#### WHAT THE TASK REQUIRES
Select from the data all lines with the word "selected".

___

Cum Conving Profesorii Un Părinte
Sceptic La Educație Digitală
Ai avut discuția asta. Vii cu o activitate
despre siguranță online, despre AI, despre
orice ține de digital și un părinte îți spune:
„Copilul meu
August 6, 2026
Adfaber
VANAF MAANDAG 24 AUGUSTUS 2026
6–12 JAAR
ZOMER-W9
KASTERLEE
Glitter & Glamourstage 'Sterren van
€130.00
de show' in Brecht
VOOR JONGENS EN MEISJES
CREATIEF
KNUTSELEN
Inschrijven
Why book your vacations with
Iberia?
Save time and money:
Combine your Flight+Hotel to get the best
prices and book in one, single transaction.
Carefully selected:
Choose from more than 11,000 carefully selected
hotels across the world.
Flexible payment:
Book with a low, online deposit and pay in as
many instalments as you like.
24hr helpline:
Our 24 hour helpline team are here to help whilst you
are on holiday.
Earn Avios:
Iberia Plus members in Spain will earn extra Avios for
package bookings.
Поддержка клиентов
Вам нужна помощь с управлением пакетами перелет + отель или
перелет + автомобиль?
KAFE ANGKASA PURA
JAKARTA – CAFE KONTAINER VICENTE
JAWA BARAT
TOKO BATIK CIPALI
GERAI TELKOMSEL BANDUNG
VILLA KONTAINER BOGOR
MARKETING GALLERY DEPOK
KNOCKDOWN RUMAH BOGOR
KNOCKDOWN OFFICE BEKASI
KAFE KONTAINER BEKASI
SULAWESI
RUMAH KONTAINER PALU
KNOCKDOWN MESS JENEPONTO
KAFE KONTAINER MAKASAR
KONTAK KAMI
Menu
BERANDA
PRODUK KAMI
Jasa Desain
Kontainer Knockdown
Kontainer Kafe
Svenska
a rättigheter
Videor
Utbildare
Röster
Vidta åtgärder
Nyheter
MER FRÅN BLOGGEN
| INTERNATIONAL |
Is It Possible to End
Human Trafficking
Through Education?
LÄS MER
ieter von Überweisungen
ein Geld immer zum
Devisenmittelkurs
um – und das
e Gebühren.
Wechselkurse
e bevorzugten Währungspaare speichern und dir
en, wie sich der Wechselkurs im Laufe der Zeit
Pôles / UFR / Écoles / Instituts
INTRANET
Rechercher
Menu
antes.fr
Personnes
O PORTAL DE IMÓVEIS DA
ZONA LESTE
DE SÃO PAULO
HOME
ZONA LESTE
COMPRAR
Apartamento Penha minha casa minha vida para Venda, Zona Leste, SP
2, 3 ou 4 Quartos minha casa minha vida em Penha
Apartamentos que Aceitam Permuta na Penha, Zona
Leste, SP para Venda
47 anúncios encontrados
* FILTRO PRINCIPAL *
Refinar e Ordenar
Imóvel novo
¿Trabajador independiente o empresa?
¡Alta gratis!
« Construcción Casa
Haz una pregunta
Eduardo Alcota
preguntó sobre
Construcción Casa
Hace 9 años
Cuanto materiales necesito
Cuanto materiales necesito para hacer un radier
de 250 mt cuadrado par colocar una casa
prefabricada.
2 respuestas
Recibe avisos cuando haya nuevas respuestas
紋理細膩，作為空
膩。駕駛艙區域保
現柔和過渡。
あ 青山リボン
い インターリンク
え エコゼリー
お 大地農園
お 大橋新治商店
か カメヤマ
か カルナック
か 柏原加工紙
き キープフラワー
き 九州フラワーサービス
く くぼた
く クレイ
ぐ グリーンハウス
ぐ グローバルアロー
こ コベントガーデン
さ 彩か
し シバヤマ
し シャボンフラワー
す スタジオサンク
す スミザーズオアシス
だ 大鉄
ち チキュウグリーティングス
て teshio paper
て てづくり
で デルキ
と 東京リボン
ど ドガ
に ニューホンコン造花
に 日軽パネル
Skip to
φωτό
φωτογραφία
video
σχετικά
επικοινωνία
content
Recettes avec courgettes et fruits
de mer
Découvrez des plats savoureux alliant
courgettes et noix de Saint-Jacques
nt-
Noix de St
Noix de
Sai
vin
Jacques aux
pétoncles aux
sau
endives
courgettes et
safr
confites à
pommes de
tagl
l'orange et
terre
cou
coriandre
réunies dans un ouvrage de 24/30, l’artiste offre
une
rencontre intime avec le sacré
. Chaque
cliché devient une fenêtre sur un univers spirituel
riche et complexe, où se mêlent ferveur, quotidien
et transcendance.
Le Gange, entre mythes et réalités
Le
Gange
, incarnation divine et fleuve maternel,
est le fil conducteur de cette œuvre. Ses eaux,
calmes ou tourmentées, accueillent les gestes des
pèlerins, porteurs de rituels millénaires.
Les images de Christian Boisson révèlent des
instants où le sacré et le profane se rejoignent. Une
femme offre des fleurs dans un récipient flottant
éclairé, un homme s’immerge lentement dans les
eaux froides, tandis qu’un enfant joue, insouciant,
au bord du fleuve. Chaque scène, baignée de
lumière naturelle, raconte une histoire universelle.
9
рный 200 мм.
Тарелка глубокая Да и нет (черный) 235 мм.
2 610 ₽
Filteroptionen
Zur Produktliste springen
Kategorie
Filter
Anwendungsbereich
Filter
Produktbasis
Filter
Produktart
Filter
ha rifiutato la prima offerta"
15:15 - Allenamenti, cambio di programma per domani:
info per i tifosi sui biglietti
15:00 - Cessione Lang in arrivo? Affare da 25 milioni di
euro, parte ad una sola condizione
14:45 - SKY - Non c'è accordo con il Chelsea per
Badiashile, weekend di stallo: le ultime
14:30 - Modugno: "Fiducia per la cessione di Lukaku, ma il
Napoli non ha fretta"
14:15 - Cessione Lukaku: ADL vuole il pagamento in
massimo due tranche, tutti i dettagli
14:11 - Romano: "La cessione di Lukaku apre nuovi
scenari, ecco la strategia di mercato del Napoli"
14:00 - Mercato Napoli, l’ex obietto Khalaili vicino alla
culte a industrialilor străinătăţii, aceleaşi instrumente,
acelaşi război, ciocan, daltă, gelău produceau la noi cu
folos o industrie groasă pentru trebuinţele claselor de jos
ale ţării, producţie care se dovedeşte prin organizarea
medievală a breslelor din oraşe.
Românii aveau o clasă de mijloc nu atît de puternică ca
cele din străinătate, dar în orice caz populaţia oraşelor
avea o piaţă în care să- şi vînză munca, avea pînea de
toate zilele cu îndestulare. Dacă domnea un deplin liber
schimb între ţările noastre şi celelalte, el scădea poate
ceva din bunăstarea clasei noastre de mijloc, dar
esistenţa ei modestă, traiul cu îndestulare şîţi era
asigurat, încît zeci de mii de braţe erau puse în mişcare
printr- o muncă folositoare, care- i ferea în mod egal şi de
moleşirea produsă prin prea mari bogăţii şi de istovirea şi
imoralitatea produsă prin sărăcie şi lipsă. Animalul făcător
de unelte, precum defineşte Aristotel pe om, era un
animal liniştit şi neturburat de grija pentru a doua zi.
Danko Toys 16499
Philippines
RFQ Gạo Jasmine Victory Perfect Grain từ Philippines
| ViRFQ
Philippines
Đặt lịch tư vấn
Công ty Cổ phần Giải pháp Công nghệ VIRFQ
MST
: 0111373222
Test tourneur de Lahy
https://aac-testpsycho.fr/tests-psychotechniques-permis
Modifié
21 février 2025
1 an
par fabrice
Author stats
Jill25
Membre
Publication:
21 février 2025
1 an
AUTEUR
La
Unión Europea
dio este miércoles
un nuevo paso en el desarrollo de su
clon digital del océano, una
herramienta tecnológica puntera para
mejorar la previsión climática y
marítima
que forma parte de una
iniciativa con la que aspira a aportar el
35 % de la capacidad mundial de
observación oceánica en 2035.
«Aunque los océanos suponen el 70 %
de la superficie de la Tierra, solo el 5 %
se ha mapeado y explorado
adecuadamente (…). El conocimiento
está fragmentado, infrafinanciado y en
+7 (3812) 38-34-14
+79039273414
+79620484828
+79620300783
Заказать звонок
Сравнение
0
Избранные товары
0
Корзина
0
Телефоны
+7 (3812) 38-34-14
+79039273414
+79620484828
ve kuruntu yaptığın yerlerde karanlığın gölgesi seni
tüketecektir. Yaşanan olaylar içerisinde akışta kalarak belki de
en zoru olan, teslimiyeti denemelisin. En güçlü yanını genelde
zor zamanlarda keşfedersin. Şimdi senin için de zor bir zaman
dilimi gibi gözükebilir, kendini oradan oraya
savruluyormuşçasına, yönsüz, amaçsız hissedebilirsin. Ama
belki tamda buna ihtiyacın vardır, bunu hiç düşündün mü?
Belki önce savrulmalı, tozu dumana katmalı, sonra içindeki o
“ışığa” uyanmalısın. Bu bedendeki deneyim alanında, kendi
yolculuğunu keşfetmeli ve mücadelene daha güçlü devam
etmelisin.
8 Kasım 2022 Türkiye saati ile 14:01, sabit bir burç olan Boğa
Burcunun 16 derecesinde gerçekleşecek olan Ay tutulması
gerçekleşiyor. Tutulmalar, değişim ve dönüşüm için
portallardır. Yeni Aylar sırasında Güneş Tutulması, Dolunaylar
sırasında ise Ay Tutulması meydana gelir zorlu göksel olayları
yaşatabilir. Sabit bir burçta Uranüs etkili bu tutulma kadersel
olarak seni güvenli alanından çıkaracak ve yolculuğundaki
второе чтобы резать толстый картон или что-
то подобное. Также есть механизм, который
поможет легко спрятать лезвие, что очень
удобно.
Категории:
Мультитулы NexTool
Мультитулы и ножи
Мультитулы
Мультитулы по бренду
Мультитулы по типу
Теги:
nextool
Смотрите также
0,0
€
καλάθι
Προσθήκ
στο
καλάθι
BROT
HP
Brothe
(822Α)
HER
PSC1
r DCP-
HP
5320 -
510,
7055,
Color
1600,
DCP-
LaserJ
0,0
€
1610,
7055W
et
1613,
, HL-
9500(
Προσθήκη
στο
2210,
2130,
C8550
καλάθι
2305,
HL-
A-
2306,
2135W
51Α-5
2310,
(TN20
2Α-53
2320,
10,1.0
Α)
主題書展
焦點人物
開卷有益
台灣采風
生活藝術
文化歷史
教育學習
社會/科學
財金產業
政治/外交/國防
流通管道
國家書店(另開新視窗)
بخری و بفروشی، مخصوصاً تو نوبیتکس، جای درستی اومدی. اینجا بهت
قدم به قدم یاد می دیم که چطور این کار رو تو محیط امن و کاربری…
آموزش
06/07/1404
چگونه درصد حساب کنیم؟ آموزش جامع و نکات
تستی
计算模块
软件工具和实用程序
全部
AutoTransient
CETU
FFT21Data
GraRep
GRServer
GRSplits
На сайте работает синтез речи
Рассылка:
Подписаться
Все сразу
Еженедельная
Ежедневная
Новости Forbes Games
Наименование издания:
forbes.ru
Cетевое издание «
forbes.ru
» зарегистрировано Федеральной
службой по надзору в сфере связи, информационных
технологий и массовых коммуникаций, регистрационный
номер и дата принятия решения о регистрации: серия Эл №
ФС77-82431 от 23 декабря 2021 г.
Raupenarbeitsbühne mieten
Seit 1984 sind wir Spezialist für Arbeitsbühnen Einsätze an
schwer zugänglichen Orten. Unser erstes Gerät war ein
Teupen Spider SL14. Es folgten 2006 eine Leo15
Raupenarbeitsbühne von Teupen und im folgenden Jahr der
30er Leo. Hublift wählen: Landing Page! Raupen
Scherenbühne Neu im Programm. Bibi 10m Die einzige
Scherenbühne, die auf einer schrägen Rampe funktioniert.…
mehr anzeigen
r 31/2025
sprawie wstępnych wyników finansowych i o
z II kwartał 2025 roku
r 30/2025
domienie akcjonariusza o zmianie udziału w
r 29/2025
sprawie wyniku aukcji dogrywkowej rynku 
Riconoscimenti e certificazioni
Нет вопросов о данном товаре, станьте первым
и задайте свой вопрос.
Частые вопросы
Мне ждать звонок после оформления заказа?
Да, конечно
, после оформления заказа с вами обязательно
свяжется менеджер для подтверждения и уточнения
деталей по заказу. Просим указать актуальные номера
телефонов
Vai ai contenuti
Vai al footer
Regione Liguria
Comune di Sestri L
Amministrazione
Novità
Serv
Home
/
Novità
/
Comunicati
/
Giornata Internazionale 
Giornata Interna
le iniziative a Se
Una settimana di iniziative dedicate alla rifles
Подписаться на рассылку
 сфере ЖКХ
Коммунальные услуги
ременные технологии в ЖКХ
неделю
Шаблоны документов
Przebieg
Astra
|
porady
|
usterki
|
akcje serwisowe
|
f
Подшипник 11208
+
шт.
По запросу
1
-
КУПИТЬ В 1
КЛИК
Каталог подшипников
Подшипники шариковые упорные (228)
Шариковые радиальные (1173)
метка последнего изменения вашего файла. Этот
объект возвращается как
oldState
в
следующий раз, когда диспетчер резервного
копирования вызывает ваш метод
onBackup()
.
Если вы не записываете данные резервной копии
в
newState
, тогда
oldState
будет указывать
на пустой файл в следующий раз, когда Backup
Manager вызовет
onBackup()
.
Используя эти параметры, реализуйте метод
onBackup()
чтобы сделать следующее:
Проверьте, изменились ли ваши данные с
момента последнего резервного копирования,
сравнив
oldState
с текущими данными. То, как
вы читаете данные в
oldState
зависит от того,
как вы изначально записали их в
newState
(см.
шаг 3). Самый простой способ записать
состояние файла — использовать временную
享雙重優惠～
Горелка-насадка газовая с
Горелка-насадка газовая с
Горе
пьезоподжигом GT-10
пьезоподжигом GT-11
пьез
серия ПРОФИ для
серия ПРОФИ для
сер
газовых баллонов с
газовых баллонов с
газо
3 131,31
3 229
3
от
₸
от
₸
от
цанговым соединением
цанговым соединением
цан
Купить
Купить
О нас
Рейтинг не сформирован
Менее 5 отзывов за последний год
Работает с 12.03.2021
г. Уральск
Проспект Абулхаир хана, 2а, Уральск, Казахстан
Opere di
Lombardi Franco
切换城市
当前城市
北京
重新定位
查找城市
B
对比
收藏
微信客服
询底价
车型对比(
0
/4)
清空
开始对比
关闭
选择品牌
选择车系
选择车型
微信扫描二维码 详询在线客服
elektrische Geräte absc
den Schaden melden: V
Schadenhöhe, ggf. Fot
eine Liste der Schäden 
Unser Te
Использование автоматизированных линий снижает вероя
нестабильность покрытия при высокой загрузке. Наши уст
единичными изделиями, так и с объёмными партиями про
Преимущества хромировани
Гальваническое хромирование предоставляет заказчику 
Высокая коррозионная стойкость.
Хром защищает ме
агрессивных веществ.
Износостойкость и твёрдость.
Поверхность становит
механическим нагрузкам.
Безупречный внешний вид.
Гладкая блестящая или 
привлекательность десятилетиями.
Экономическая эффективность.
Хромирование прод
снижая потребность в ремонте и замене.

___

#### EXERCISE RESPONSE
Carefully selected:
Choose from more than 11,000 carefully selected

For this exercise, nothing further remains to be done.